══ DATA PROVIDED

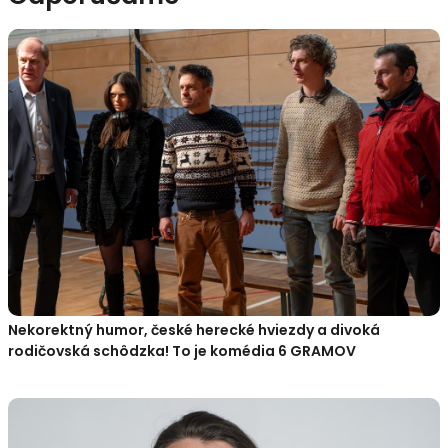
Nekorektný humor, české herecké hviezdy a divoká
rodičovská schôdzka! To je komédia 6 GRAMOV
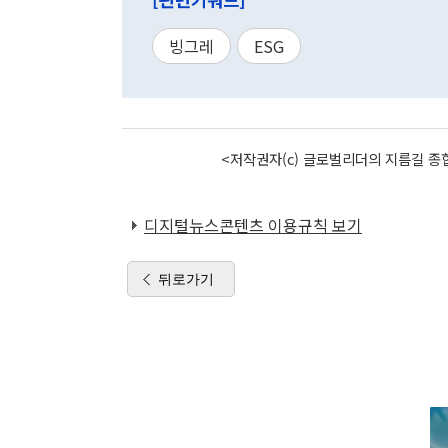
빙그레
ESG
<저작권자(c) 글로벌리더의 지름길 종합
디지털뉴스콘텐츠 이용규칙 보기
뒤로가기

════

Give every entry again word for word; no images belong in the copy.

Nekorektný humor, české herecké hviezdy a divoká
rodičovská schôdzka! To je komédia 6 GRAMOV
빙그레
ESG
<저작권자(c) 글로벌리더의 지름길 종합
디지털뉴스콘텐츠 이용규칙 보기
뒤로가기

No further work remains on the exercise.